In article <86qkp2$4ae$1 at mercury.hgmp.mrc.ac.uk>,
Brice Quenoville <quenovib at si.edu> wrote:
[If you could keep your lines to 70 characters it would be
much easier to respond to your messages.]
>1/ I am analyzing nuclear data sequences for which I have some sites
>coded as ambiguities (following a IUB code). I am wondering how
>the last Paup version exactly treats such positions during a ML search.
I only know in detail how PHYLIP treats them, but I suspect PAUP*
is the same.
Normally the likelihood of an observed site is 1.0 for the base
observed, and 0.0 for the three bases not observed. An ambigous
site has a likelihood of 1.0 for each of the bases it could be.

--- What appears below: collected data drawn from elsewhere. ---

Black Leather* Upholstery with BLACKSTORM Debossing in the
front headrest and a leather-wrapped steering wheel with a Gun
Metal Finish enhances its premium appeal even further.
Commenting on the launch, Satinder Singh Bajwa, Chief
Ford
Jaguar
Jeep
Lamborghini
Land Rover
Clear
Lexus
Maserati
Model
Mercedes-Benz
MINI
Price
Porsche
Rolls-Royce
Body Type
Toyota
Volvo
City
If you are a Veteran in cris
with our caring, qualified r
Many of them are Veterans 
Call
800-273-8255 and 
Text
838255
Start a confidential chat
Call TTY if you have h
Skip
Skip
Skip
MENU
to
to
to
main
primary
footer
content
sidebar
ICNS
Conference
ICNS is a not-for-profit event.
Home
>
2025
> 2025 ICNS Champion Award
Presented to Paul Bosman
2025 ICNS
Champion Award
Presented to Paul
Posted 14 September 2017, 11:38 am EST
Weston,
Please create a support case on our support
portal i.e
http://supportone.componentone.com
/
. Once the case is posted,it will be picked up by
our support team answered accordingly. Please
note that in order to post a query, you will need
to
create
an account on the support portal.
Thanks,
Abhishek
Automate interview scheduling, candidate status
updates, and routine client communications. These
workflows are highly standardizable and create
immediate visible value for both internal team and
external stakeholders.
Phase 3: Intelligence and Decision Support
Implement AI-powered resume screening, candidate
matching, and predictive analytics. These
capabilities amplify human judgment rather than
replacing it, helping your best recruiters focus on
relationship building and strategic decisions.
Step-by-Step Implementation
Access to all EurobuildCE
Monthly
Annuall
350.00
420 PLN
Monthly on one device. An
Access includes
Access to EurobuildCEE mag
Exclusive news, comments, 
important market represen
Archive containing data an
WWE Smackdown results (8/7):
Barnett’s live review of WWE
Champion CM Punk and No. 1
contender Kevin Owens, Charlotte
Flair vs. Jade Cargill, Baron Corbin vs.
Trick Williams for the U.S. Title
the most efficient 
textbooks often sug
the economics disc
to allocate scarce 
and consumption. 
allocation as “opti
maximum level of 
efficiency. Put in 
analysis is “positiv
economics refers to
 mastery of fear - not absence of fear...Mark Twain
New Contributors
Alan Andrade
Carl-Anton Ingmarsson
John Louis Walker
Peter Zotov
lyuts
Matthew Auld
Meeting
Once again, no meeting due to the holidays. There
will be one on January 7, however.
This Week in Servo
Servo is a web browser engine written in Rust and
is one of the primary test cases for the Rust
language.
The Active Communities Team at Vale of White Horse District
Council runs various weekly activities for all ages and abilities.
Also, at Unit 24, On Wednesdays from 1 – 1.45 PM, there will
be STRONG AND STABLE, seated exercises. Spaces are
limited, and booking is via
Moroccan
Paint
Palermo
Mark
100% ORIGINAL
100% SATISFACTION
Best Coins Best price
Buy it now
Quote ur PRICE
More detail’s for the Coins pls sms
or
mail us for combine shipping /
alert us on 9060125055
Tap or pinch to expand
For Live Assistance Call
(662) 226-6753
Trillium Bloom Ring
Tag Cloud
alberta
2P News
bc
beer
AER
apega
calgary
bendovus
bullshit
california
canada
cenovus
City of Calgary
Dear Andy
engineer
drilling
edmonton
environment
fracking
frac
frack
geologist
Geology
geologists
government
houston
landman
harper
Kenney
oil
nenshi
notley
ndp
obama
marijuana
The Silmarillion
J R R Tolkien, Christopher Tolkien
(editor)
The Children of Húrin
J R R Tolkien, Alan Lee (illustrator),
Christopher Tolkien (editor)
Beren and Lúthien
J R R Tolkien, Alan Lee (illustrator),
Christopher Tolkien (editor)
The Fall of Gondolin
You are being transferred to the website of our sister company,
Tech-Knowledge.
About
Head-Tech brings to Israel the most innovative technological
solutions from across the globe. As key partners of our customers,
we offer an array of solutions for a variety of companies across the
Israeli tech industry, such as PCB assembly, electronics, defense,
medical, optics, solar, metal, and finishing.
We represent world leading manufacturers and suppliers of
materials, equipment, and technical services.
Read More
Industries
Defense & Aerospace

If you'd like to think of this in a parsimony framework, it's
analogous to saying that we'll assume whichever of A or G allows
the more parsimonious solution; if we have several taxa who
are ambiguous for this site, we'll assume A or G for each
one separately to get the most parsimonious solution.
There is still information in such a site, and it is worth including
in the analysis.
>2/The last updated version of Paup provides a table including
>branch lengths, their standard errors and a LRT test under the null
>hypothesis that a branch has zero length. For some branches I have a
>standard error that is weakly higher or equal to the branch length
>itself. However, the LRT tests still tells me that these branches
>are significantly different from zero and thus statistically do exist.
These are two quite different statistical tests, making different
assumptions and approximations. They frequently disagree on
borderline cases. As far as I know there is no clear rule for
preferring one test over the other. I'd say that a branch on which
the tests disagree is weakly supported at best.
PHYLIP shows the same behavior--I inadvertantly used such a case
as a teaching example once, and the students really grilled me on
it.
Can't help with your other two questions, sorry.